**Your goal**
Retype the records word for word, starting with the first line and going on through the line that contains "оставаться под своим".

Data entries
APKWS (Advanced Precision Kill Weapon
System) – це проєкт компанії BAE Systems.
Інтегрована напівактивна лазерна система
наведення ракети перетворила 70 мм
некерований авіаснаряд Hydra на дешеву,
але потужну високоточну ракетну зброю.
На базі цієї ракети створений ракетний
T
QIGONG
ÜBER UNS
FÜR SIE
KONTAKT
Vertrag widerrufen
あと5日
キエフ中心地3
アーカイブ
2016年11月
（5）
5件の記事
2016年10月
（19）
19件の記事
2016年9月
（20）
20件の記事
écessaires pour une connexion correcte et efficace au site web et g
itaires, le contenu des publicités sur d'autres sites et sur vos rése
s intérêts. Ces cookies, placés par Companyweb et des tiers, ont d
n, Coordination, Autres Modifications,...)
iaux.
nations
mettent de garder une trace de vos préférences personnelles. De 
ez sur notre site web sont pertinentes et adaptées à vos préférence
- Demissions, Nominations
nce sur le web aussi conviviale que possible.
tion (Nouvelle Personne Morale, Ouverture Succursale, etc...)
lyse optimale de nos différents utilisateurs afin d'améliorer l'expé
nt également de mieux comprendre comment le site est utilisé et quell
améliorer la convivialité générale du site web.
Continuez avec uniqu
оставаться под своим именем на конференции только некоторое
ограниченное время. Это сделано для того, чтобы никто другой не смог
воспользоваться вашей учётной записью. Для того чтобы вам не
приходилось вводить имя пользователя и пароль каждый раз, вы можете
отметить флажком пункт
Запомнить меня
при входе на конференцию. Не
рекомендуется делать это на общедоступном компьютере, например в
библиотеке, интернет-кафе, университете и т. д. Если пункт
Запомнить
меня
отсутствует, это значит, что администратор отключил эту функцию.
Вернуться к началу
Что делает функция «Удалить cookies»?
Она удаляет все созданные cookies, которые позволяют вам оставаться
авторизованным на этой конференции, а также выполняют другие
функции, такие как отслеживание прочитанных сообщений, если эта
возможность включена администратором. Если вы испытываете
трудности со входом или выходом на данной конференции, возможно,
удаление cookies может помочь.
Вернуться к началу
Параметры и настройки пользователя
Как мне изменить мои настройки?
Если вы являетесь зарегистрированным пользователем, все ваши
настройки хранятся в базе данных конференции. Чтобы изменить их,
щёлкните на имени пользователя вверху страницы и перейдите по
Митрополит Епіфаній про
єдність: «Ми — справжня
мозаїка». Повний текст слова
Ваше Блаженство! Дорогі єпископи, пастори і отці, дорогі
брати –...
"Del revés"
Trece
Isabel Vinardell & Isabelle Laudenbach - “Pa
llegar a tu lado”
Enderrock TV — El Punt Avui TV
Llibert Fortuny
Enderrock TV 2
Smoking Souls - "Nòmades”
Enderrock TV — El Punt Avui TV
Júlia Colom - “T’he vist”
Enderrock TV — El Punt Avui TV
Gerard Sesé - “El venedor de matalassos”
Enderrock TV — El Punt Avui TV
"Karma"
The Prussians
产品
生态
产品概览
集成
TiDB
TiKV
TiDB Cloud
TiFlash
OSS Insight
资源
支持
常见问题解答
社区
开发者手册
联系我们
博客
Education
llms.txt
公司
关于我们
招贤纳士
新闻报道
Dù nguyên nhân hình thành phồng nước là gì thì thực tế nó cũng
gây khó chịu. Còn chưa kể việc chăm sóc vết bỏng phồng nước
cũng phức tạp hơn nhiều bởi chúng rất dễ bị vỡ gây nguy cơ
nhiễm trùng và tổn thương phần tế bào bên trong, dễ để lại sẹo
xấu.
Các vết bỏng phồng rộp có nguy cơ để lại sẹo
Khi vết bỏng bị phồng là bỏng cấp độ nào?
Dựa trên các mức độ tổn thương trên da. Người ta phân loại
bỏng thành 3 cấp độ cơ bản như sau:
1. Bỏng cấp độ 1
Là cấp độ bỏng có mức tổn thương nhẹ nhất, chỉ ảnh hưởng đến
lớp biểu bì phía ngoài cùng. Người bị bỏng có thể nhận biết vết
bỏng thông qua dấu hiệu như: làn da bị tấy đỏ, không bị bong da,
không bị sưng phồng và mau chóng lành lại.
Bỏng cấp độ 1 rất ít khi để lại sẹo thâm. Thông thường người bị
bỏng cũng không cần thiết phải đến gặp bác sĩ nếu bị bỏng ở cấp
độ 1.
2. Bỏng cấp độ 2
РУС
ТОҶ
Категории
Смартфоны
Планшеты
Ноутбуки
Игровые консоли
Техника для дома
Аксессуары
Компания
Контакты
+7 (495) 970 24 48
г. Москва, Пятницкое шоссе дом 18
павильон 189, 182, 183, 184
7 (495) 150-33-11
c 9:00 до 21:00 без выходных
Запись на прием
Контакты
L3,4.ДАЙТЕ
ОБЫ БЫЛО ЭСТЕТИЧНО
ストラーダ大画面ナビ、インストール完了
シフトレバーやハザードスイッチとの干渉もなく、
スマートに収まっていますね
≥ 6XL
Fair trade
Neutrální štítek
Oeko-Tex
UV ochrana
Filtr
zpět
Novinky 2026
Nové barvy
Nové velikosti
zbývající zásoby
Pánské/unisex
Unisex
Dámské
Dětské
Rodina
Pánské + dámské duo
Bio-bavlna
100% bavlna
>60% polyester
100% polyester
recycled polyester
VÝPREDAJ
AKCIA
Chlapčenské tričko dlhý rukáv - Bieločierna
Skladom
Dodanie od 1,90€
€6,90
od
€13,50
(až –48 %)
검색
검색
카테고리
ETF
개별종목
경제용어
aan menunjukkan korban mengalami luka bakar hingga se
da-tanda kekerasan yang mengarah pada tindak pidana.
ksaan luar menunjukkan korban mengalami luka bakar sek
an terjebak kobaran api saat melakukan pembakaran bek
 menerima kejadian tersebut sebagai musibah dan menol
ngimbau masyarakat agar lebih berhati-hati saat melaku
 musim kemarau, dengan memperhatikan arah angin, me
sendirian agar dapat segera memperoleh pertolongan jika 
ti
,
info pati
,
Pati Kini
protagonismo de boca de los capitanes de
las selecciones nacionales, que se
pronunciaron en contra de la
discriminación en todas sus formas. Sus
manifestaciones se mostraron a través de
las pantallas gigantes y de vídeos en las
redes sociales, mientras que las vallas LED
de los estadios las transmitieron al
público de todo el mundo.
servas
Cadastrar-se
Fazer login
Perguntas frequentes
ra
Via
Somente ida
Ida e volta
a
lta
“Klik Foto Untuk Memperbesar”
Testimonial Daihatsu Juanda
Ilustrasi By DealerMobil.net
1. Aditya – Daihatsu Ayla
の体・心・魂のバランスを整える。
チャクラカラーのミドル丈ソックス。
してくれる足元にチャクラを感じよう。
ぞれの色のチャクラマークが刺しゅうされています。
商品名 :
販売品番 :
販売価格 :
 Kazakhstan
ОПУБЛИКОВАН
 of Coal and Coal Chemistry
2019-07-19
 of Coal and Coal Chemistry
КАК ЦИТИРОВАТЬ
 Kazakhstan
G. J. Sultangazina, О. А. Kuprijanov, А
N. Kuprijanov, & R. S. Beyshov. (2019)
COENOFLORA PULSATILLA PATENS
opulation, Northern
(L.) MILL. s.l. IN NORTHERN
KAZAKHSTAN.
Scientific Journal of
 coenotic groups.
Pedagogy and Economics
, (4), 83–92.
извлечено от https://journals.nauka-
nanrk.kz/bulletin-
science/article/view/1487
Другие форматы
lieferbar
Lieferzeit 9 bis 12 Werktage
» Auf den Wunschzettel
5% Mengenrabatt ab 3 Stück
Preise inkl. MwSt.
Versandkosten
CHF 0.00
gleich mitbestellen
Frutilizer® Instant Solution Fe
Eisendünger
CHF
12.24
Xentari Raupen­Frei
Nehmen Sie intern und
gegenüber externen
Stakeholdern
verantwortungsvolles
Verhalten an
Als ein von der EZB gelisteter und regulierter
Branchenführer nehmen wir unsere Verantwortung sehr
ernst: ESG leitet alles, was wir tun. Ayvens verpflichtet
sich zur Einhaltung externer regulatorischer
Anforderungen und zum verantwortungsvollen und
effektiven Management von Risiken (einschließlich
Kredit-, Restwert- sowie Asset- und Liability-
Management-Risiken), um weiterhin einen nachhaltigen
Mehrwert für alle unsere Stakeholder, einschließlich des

**Output**
APKWS (Advanced Precision Kill Weapon
System) – це проєкт компанії BAE Systems.
Інтегрована напівактивна лазерна система
наведення ракети перетворила 70 мм
некерований авіаснаряд Hydra на дешеву,
але потужну високоточну ракетну зброю.
На базі цієї ракети створений ракетний
T
QIGONG
ÜBER UNS
FÜR SIE
KONTAKT
Vertrag widerrufen
あと5日
キエフ中心地3
アーカイブ
2016年11月
（5）
5件の記事
2016年10月
（19）
19件の記事
2016年9月
（20）
20件の記事
écessaires pour une connexion correcte et efficace au site web et g
itaires, le contenu des publicités sur d'autres sites et sur vos rése
s intérêts. Ces cookies, placés par Companyweb et des tiers, ont d
n, Coordination, Autres Modifications,...)
iaux.
nations
mettent de garder une trace de vos préférences personnelles. De 
ez sur notre site web sont pertinentes et adaptées à vos préférence
- Demissions, Nominations
nce sur le web aussi conviviale que possible.
tion (Nouvelle Personne Morale, Ouverture Succursale, etc...)
lyse optimale de nos différents utilisateurs afin d'améliorer l'expé
nt également de mieux comprendre comment le site est utilisé et quell
améliorer la convivialité générale du site web.
Continuez avec uniqu
оставаться под своим именем на конференции только некоторое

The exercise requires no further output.